Ticketed live music streaming’s time has come

A fortnight ago, FT Alphaville experienced what felt like a great privilege: we went to a concert with real people.

At Oslo Hackney — a Nordic-tinged venue in London’s East End — we sat in Covid-compliant tables of two to watch William Doyle , a floppy-haired art-pop songwriter who is somehow part Eno, part Fripp and part D. James. Perhaps it was just the sound of hearing a real sound system for the first time in half a year, but the experience was frankly euphoric.

For millions of music fans across the world, however, the ritual of going to a gig has all but died with the pandemic. It’s a serious economic problem as well as a social and emotional one. Estimates of global losses to the concert industry have been pinned at $9bn , while in the UK alone there’s talk of 170,000 live-music -related jobs disappearing by Christmas. On the corporate side, US-listed promoter and ticket shiller Live Nation’s share price is still down 14 per cent from its February highs, despite a significant bounce following Monday’s vaccine news.

For musicians who have grown to depend on live music as their main source of income, the pandemic is existential. Yet, out of any crisis comes opportunity, or so the saying goes. And a recent start-up offers one such example.

Driift is a live stream ticketed music company launched earlier this year by ATC Management’s Ric Salmon and Brian Message. The idea is achingly simple: if people are willing to pay £24.99 to watch Anthony Joshua damage his brain on a Saturday , why won’t they pay similar to do the same to themselves while watching U2? Particularly when there’s not even the option to go to the event in person.

Like most management companies, ATC is not itself a household name but it does represent some, including Laura Marling, PJ Harvey and personal favourite Kelly Lee Owens. Which is particularly helpful when you’re trying to prove a concept that not many have tried before.

It’s no surprise then that Laura Marling, the Brit-award winning Joni Mitchell heir apparent, was Driift’s first gig back in June. Since, Driift has put on shows for artists ranging from pop queen Kylie Minogue to anarcho-Britpop act Sleaford Mods. And the signs are so far it’s working — to date 250,000 tickets have been sold, putting total gross bookings in the range of £2.5m to £5m.

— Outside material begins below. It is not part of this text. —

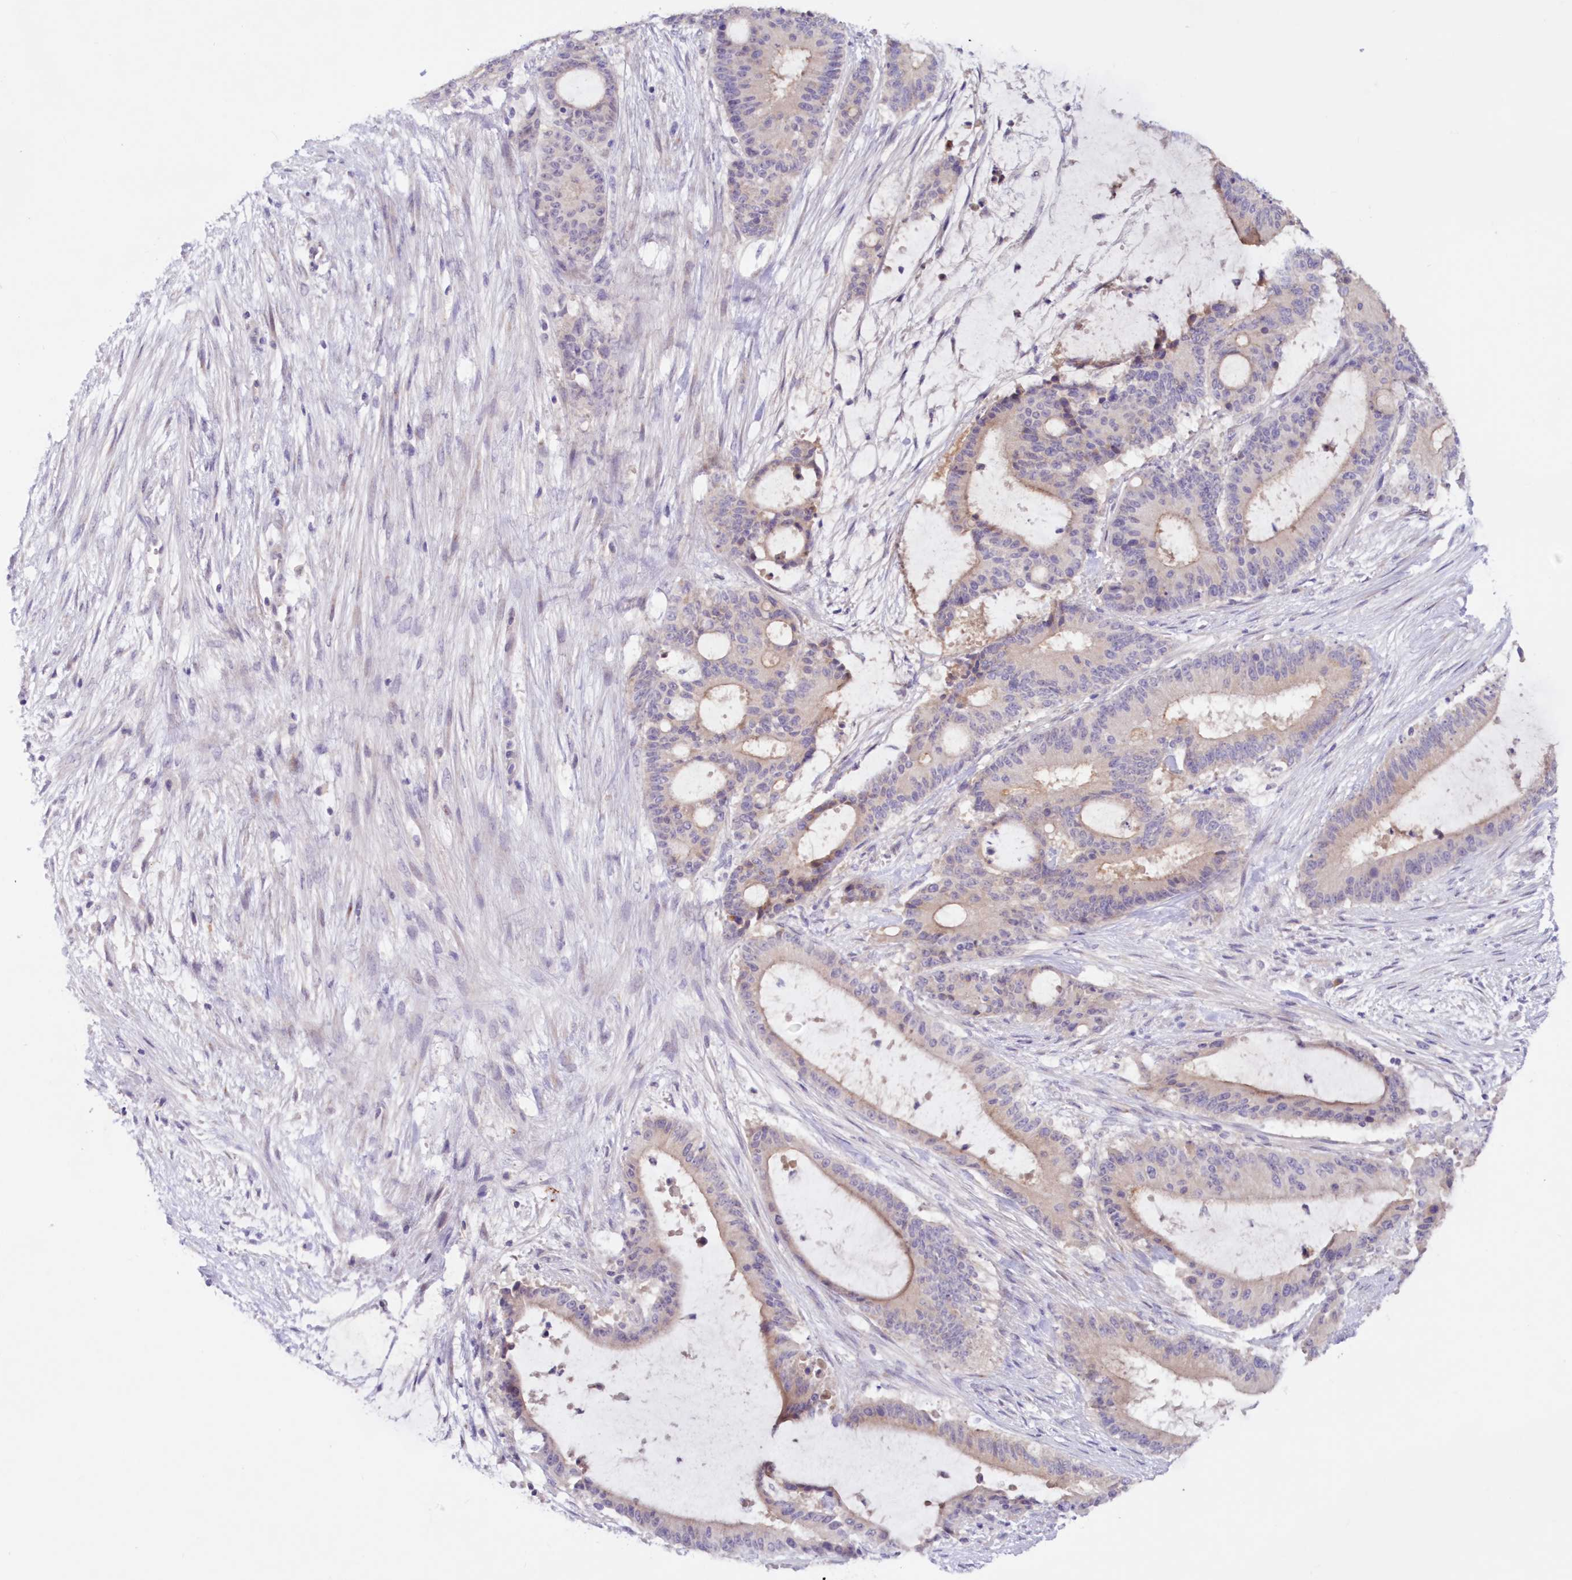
{"staining": {"intensity": "weak", "quantity": "<25%", "location": "cytoplasmic/membranous"}, "tissue": "liver cancer", "cell_type": "Tumor cells", "image_type": "cancer", "snomed": [{"axis": "morphology", "description": "Normal tissue, NOS"}, {"axis": "morphology", "description": "Cholangiocarcinoma"}, {"axis": "topography", "description": "Liver"}, {"axis": "topography", "description": "Peripheral nerve tissue"}], "caption": "High magnification brightfield microscopy of liver cancer stained with DAB (brown) and counterstained with hematoxylin (blue): tumor cells show no significant staining.", "gene": "SNED1", "patient": {"sex": "female", "age": 73}}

While questions will linger over whether the concept will have legs post-pandemic, it’s not hard to build a case that streamed gigs are here to stay. Over the past two decades concerts have got outrageously expensive and are generally only held in a few select cities bar the odd festival. In short — like the practice of being an artist — they’ve become a locus for time-rich affluent urbanites. Ticketed streamed shows, therefore, can be a great leveller for those unable, for whatever reason, to take a five-hour round trip to the nearest arena -- that’s if your favourite artist is even playing in your country. It may seem like a moot point but, for many, a live concert is a rare experience. Driift’s concerts has pulled viewers from 151 countries including Kiribati, Cape Verde and the Faroe Islands. Not exactly the sort of names you associate with your typical headline world tour. Even when touring resumes, it’s fair to speculate that one-off streamed concerts will remain enticing to artists, both as a way to access hard-to-reach fans and as a promotional tool.

So what of the economics? Driift have focused so far on putting on high-production-value shows, so that paying audiences get an experience that is not just your standard filmed concert experience. That, of course, carries a serious cost. We talked to Ric Salmon and Brian Message on Monday, who revealed that the typical all-in cost for a show so far has been in the £40k to £50k range. For a concert like former One Direction member Niall Horan’s at the weekend, which sold over 100,000 tickets, that’s not a problem.

For emerging artists at the bottom of the food chain, however, that cost could be prohibitive, potentially exasperating the already-widening income gap between the megastars and everyone else. The team at Driift, it must be said, are aware of this issue, and as well as trying to bring the costs down, hinted in the future they are planning to spread one concert’s costs over multiple artists — perhaps in the form of a showcase or “festival”.

In a way, it’s odd that it took a pandemic for ticketed streamed gigs to become a reality. Consumers have long paid to watch one-off sporting events live on TV, so why wouldn’t they with a one-off concert?

Judging by the Napster debacle of the early noughties , the music industry has never been the most proactive. It’s too early to say whether it will be a boon to the consumer like the MP3 was, but the early signs are promising that the practice will at least bring the rush of live music to the homes of those who could never access it before. And it’s hard to argue that’s not a good thing.